Projets d’avenir. En ce moment, je suis occupée avec Belgium to Gaza (voir cadre). Aussi bien des Belges à titre individuel que des organisations s’engagent afin de briser le blocus. Nous voulons donner l’opportunité à la population belge de prêter sa voix en faveur de la justice et nous espérons encourager nos hommes politiques à passer aux actes. Car, aujourd’hui, la réaction de l’Europe et de la Belgique à la répression brutale d’Israël est tout simplement faiblarde.

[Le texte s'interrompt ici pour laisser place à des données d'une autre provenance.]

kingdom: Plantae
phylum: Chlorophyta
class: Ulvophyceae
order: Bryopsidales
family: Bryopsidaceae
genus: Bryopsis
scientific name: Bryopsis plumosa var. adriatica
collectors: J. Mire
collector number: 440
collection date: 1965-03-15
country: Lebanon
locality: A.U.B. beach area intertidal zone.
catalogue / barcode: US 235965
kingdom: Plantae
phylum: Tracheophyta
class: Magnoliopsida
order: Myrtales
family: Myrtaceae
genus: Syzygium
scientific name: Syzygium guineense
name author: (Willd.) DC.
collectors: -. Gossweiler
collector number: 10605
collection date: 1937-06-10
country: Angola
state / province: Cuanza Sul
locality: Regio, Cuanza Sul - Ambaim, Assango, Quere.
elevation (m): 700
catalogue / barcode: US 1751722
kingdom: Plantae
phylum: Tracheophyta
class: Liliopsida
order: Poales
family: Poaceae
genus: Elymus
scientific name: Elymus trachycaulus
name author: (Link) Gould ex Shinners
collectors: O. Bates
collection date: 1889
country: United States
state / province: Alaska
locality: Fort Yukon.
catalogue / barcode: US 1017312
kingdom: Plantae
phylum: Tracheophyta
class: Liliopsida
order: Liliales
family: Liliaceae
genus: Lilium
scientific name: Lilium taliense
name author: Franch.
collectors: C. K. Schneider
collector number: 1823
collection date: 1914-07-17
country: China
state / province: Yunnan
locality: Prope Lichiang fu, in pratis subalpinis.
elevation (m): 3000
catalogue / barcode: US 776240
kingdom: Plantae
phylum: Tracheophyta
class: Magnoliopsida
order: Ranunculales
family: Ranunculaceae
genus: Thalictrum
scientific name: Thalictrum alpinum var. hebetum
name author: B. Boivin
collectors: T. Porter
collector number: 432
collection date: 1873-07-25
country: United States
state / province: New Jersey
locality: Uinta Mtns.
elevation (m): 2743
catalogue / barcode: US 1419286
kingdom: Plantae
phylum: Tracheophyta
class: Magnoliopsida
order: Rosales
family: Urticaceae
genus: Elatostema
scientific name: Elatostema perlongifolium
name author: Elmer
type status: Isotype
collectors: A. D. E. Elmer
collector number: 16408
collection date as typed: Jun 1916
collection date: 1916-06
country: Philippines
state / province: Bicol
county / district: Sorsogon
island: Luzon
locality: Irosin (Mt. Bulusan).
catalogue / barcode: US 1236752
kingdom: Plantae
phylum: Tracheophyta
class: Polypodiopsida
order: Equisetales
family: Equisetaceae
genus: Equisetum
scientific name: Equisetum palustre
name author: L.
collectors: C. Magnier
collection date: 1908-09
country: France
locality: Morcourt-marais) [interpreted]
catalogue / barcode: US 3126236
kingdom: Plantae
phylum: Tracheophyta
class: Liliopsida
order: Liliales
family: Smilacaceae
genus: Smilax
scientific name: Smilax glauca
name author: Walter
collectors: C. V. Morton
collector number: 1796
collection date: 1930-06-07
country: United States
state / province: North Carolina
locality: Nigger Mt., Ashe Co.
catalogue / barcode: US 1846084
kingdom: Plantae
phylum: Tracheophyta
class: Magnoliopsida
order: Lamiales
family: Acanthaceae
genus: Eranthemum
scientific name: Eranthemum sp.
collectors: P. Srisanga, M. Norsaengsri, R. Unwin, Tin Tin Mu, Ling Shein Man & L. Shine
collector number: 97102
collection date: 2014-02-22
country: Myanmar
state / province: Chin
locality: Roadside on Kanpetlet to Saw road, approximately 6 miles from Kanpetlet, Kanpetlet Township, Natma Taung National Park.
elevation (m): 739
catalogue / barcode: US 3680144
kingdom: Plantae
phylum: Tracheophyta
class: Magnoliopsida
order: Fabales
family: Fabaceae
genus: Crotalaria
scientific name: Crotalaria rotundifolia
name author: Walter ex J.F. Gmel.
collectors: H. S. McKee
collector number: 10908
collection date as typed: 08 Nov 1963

Palestine. L’occupation de la Palestine, tant en Cisjordanie que dans la bande de Gaza, reste une réalité qui n’appelle pas au changement, mais hurle pour l’obtenir. Israël réclame la sécurité pour sa population et construit des murs, créant ainsi un isolement. La question est : « Qu’en est-il de la sécurité et du bien-être des Palestiniens ? » Sont-ils moins humains, peut-être, et requièrent-ils de ce fait moins de droits de l’homme ? J’ai résidé trois mois à Bil’in, un village de Cisjordanie dont le mur de l’apartheid a confisqué une bonne moitié des terres. Des terres agricoles, surtout, et, de ce fait, bien des gens ont perdu leur revenu. Aujourd’hui, les toits rouges des colonies israéliennes ornent ce paysage. Chaque vendredi, la population locale palestinienne proteste contre l’existence de ce mur et dénonce le vol de ses terres. Ces protestations pacifiques se heurtent toutefois de plus en plus à l’armée israélienne et de plus en plus de membres de cette résistance populaire disparaissent derrière les barreaux.